▸ TASK ITEM A
Copy out the part of the Eric Beddows biography starting at "Beddows was born" and ending at "Award for Illustrator.".
▸ TASK ITEM B
Answer these questions from the Eric Beddows biography:
(i) Which university did he attend?
(ii) Since what year has he used his pen name for his illustrative work?
(iii) What award was he nominated for in 1992?
▸ TASK ITEM C
Resume the Eric Beddows biography from the point at which it stops.

Start of GIVEN PASSAGE

- Born: November 29, 1951 (age 74) Woodstock, Ontario, Canada
- Education: York University
- Writing career
- Pen name: Eric Beddows
- Notable work: Joyful Noise: Poems for Two Voices

= Eric Beddows =

Canadian artist and illustrator

Ken Eric Nutt (born November 29, 1951), who uses the pen name Eric Beddows, is a Canadian artist and illustrator of children's books. His pseudonym combines his middle name with his mother's maiden name. He has used it for his illustrative work since 1986 to distinguish it from his work as an artist.

Beddows was born in Woodstock, Ontario and studied fine arts at York University from 1970 to 1972. He moved to Stratford, Ontario and worked various jobs at a gallery there.

His art has been shown at Gallery Stratford, the Woodstock Art Gallery and the Art Gallery of Windsor.

== Awards and honors ==
In 1992, Beddows was nominated for IBBY's Hans Christian Andersen Award for Illustrator.

End of GIVEN PASSAGE
Start of INFORMATION PROVIDED

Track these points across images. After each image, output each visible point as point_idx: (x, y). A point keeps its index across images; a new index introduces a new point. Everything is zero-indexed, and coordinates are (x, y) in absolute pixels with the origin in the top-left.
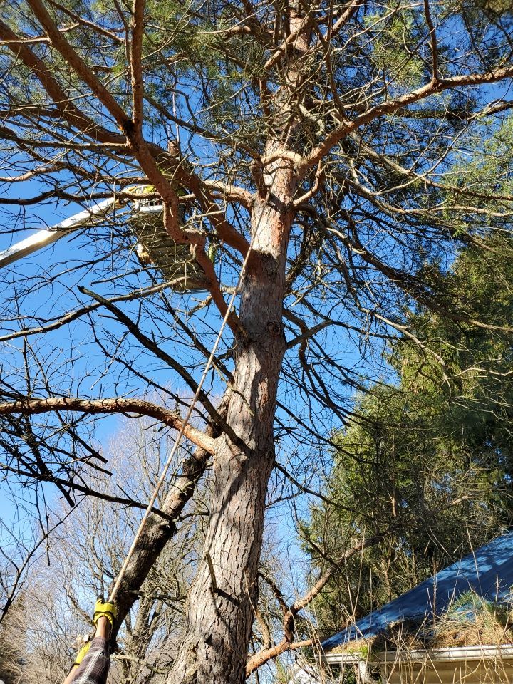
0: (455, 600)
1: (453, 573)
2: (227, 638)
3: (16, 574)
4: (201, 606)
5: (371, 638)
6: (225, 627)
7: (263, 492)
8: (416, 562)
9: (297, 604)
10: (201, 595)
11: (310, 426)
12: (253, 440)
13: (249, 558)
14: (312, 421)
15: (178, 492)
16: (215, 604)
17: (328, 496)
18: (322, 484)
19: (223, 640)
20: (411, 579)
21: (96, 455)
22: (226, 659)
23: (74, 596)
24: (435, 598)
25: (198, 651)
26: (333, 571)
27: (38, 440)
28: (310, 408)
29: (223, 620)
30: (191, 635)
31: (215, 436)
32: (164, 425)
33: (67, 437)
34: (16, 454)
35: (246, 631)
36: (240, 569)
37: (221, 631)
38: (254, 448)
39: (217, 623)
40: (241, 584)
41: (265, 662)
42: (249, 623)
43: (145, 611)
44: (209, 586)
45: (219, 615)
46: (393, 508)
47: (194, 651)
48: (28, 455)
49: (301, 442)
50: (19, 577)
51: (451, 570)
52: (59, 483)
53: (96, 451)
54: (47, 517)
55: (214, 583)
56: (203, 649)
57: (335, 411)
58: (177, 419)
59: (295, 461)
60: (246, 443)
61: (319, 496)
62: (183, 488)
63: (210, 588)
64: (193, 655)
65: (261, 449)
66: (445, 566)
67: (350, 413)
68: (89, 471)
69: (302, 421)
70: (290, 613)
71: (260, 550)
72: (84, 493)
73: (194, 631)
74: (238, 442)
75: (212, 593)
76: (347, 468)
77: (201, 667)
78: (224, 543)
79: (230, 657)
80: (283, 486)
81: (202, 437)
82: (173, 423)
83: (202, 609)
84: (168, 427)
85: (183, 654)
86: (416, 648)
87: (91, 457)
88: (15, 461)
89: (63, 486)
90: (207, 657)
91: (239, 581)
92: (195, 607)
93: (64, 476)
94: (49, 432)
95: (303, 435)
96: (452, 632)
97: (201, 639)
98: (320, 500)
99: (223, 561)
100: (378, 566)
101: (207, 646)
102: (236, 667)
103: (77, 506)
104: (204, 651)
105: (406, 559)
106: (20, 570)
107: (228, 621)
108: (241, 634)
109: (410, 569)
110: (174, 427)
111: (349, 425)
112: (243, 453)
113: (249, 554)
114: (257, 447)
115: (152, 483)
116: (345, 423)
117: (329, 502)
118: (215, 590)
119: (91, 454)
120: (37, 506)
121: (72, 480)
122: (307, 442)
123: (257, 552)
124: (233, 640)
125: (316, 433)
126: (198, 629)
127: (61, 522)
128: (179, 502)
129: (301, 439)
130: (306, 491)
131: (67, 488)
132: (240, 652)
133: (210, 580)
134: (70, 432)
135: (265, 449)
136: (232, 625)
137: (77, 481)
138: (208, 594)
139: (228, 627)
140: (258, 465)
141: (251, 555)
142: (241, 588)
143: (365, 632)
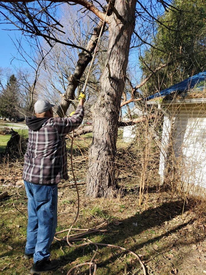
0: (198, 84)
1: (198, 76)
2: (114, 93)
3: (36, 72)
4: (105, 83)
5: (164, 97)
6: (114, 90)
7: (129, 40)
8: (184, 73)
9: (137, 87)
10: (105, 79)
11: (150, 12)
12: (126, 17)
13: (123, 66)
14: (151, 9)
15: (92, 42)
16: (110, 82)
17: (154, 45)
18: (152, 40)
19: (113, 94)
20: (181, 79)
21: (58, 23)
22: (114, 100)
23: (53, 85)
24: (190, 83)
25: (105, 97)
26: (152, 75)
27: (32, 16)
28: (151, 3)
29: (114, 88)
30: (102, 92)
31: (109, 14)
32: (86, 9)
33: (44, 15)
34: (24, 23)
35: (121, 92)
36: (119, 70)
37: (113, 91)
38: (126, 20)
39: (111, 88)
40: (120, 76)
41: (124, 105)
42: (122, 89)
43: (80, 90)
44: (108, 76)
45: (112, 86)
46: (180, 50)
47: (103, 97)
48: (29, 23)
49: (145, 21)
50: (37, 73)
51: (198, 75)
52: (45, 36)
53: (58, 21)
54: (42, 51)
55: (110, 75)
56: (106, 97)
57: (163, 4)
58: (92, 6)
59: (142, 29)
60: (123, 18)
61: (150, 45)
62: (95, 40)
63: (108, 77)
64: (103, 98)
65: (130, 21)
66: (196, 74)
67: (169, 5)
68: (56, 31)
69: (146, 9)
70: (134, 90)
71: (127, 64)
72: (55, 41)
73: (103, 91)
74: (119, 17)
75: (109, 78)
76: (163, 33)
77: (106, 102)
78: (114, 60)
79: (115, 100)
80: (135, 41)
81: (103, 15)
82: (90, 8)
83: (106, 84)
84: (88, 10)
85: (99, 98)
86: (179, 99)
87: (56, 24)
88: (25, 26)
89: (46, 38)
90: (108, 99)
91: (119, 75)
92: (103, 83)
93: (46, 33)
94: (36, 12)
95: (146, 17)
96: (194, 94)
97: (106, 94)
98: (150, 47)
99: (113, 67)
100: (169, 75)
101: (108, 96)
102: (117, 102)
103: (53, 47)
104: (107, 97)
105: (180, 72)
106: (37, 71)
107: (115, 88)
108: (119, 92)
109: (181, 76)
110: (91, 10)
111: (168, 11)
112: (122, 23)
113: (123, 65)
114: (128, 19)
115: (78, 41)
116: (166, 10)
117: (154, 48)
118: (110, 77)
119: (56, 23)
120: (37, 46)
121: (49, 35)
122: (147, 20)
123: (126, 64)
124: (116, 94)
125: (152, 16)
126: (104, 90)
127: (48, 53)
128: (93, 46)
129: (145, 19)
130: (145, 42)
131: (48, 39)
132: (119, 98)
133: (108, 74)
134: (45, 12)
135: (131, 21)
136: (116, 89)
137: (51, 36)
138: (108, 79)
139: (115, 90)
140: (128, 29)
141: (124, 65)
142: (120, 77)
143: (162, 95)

End of INFORMATION PROVIDED
Start of INFORMATION PROVIDED

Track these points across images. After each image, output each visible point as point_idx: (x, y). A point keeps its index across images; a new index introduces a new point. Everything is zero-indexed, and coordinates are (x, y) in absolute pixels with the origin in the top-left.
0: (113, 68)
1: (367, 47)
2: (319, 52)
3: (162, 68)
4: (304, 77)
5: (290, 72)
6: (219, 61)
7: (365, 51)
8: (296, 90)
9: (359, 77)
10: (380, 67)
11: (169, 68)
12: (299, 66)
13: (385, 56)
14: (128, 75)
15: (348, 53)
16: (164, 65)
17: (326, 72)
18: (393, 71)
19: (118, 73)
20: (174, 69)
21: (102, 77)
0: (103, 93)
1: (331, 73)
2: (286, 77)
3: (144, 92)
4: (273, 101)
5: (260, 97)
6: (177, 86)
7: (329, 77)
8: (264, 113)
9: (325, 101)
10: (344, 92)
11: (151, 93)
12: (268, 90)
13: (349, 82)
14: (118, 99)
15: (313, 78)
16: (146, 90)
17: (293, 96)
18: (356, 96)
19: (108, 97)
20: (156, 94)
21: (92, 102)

End of INFORMATION PROVIDED
Start of INFORMATION PROVIDED

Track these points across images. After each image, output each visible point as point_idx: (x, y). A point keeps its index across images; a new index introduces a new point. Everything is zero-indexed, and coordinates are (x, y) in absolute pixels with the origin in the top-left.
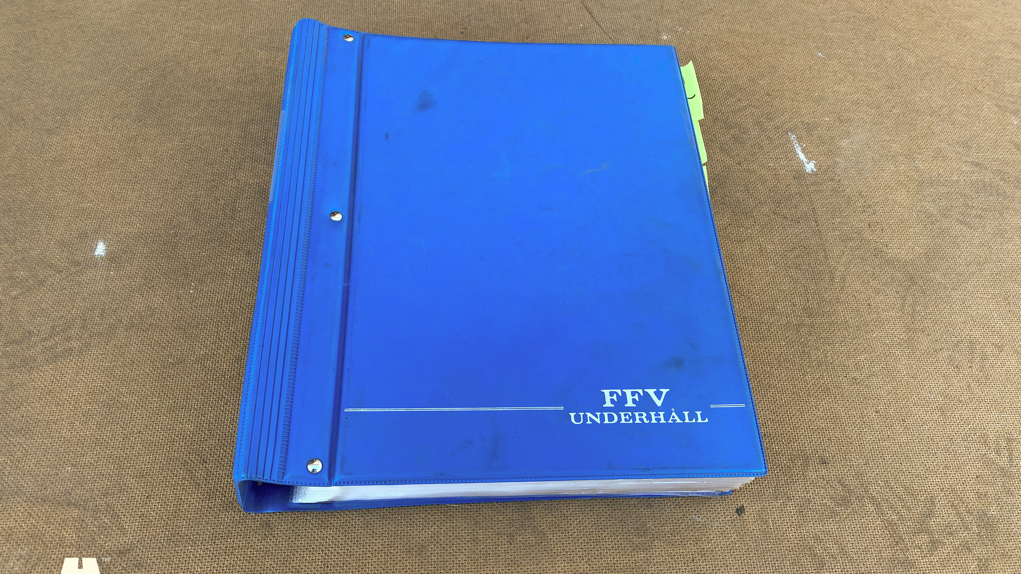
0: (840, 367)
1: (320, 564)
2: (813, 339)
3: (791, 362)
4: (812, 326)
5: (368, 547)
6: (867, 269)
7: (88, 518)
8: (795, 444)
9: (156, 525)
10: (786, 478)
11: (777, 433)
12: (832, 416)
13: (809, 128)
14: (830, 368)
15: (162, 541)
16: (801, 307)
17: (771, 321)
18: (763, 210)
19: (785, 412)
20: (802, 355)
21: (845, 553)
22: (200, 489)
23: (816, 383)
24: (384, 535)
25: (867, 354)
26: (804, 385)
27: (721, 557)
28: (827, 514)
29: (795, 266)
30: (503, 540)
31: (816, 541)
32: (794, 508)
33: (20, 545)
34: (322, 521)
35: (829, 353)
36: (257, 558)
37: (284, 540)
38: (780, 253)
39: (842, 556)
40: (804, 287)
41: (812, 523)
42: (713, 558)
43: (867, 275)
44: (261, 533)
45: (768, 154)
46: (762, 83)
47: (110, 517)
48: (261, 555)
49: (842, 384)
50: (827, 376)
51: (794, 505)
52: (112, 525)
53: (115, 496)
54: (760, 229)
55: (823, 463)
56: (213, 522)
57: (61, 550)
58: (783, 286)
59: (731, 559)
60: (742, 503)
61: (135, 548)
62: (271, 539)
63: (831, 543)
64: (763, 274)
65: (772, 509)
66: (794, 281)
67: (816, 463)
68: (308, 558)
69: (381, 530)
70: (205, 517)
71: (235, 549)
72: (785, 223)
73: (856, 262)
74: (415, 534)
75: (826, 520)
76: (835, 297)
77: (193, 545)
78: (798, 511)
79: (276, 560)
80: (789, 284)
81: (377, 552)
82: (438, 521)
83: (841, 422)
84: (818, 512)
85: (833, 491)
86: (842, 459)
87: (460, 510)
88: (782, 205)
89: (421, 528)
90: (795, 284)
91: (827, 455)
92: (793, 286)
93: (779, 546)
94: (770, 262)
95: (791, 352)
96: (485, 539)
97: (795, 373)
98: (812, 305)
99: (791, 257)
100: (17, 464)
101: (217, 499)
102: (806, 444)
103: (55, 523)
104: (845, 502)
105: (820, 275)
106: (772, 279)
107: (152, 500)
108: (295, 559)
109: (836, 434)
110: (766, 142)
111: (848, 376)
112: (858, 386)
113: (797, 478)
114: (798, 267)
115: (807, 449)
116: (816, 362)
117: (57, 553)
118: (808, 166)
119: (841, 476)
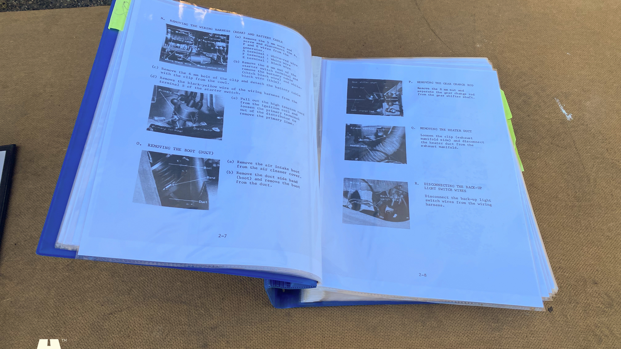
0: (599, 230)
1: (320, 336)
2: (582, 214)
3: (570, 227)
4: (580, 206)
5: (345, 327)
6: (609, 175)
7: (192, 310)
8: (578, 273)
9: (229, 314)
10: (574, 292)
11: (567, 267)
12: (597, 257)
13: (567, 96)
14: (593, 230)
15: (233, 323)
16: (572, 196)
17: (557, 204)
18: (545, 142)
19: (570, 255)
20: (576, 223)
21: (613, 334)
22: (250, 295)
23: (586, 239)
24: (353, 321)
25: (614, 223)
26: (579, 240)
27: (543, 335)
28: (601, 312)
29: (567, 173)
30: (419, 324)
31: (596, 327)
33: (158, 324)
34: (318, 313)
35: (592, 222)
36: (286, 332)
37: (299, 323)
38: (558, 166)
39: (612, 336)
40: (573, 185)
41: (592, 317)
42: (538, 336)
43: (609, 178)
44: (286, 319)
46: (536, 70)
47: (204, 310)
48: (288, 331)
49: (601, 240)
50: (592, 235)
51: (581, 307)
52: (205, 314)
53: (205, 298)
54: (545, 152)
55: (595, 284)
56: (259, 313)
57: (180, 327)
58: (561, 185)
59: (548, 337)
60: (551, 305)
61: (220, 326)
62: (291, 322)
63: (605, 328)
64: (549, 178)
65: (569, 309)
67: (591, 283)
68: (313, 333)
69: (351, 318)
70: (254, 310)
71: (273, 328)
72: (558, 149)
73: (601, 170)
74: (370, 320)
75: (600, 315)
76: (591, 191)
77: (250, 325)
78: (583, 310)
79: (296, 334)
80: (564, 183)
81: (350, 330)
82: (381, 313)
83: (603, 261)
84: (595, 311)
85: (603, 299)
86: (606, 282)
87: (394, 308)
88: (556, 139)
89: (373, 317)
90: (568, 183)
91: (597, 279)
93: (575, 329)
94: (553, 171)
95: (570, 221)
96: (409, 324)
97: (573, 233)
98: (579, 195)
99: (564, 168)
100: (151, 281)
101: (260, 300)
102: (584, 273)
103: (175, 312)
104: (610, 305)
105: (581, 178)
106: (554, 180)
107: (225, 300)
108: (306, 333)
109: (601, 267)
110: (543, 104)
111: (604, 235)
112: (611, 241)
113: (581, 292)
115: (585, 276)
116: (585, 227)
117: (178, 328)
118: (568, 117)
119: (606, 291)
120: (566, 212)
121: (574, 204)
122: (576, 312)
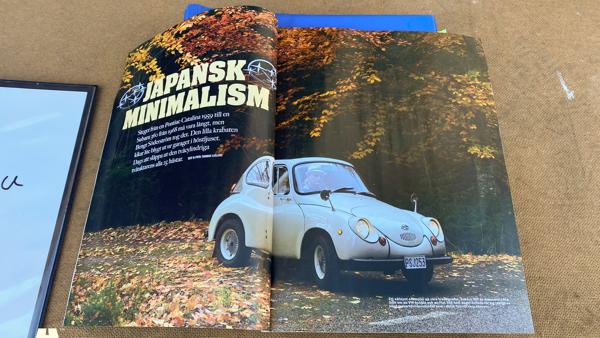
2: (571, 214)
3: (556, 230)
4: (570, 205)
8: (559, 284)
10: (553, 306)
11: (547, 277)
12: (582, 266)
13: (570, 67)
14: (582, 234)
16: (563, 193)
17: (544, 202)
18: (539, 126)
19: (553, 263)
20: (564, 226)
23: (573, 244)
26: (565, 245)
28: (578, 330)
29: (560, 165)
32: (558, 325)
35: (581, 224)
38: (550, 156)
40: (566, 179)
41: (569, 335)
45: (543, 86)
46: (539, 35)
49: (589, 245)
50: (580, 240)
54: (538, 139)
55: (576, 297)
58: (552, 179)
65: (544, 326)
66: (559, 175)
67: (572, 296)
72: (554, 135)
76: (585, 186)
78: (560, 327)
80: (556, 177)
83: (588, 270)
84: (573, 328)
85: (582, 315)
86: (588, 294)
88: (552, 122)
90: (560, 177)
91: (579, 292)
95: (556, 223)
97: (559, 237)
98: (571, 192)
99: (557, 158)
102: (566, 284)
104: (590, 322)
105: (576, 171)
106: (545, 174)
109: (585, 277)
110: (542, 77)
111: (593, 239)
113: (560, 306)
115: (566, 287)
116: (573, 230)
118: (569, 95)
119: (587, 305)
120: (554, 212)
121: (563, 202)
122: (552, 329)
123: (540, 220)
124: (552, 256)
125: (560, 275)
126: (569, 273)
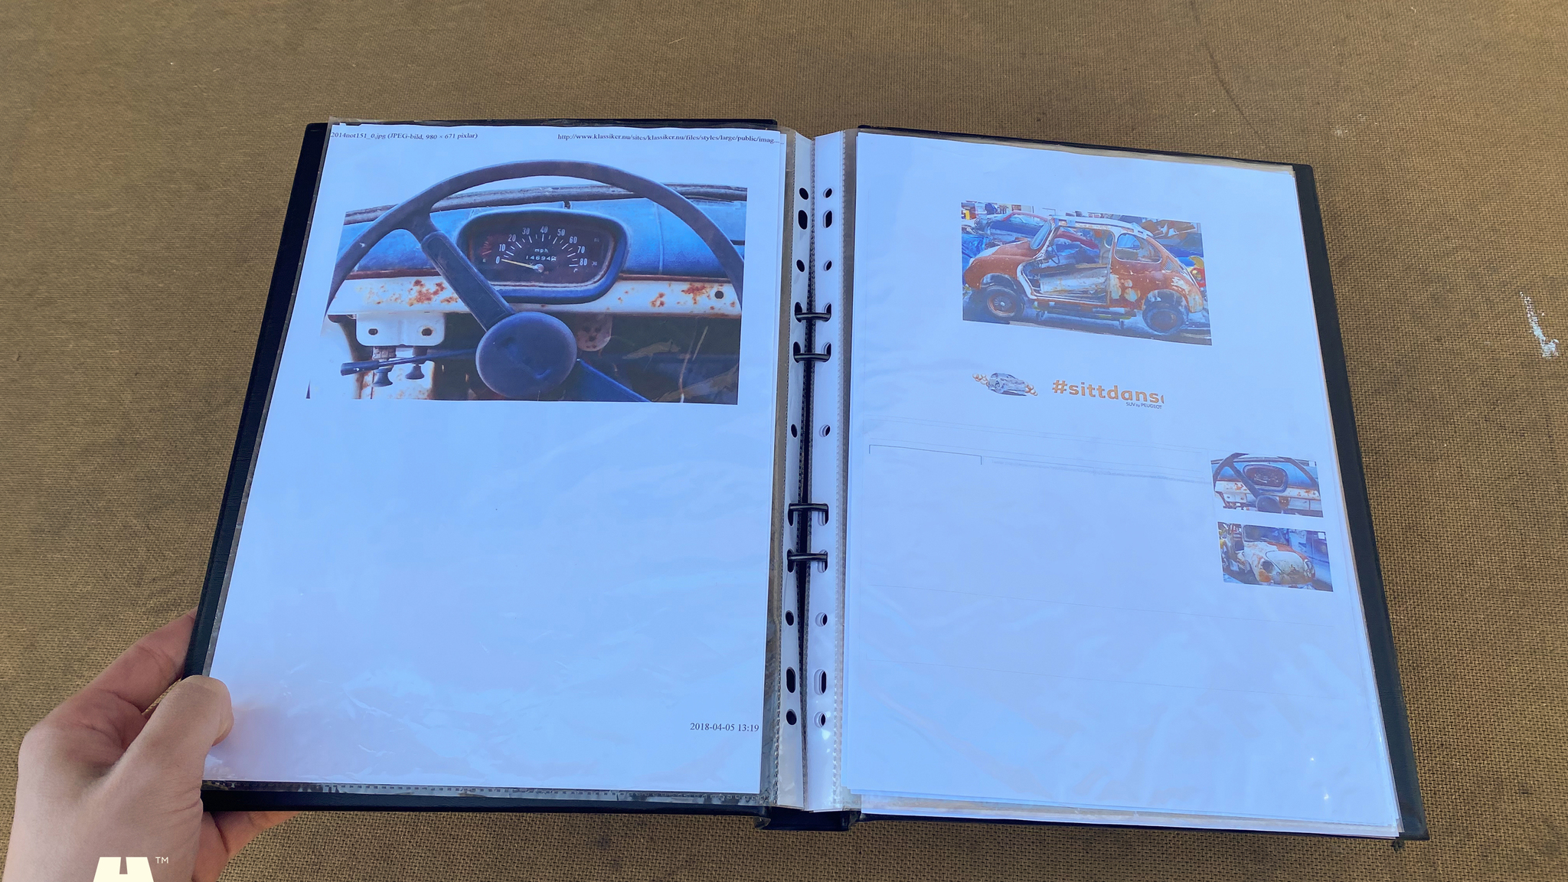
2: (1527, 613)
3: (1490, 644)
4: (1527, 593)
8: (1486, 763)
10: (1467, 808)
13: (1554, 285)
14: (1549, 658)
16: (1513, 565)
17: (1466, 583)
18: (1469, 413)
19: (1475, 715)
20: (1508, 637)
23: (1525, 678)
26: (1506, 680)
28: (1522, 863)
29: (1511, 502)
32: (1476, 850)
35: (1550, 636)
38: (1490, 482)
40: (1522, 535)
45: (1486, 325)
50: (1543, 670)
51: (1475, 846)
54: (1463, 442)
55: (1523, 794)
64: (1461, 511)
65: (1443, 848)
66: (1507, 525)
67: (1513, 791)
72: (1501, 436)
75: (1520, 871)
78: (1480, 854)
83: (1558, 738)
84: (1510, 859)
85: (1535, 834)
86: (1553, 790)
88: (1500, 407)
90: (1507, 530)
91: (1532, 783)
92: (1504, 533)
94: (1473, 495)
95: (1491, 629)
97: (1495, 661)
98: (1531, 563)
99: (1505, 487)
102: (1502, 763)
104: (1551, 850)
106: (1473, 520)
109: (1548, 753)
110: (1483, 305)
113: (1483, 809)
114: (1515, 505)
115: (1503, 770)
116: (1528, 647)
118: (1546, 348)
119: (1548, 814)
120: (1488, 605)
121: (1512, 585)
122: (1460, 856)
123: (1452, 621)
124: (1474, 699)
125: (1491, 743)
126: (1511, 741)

End of INFORMATION PROVIDED

▸ EXERCISE RESULT A
Beddows was born in Woodstock, Ontario and studied fine arts at York University from 1970 to 1972. He moved to Stratford, Ontario and worked various jobs at a gallery there.

His art has been shown at Gallery Stratford, the Woodstock Art Gallery and the Art Gallery of Windsor.

== Awards and honors ==
In 1992, Beddows was nominated for IBBY's Hans Christian Andersen Award for Illustrator.

▸ EXERCISE RESULT B
(i) York University
(ii) 1986
(iii) IBBY's Hans Christian Andersen Award for Illustrator

▸ EXERCISE RESULT C
Awards for
| Year | Title | Award | Result | Ref. |
|---|---|---|---|---|
| 1983 | Zoom at Sea | IODE Jean Throop Award | Winner |  |
| 1984 | Zoom at Sea | Amelia Frances Howard-Gibbon Illustrator's Award | Winner |  |
| 1984 | Zoom at Sea | Ruth and Sylvia Schwartz Children’s Book Award | Winner |  |
| 1986 | Zoom Away | Amelia Frances Howard-Gibbon Illustrator's Award | Winner |  |
| 1988 | The Emperor’s Panda | International Board on Books for Young People | Honour |  |
| 1989 | Joyful Noise | Newbery Medal | Winner |  |
| 1989 | Night Cars | IODE Jean Throop Award | Winner |  |
| 1989 | Night Cars | Elizabeth Mrazik-Cleaver Canadian Picture Book Award | Winner |  |
| 1992 | Zoom Upstream | Governor General's Award for English-language children's illustration | Finalist |  |
| 1997 | The Rooster's Gift | ALSC Notable Children's Books | Selection |  |
| 1996 | The Rooster's Gift | Governor General's Award for English-language children's illustration | Winner |  |

== Publications ==
- Zoom at Sea, text by Tim Wynne-Jones (1983)
- Zoom Away, text by Tim Wynne-Jones (1985)
- The Emperor's Panda, text by David Day (1986)
- The Cave of Snores, text by Dennis Haseley (1987)
- Joyful Noise: Poems for Two Voices, poetry by Paul Fleischman (1988)
- Night Cars, text by Teddy Jam (1989)
- Shadow Play, text by Paul Fleischman (1990)
- Who Shrank My Grandmother's House? Poems of Discovery, text by Barbara Esbensen (1992)
- Teller of Tales, text by William J. Brooke (1995)
- The Rooster's Gift, text by Pam Conrad (1996)
- Changing Planes: Stories, text by Ursula K. Le Guin (2003)
- Toes, text by Tor Seidler (2004)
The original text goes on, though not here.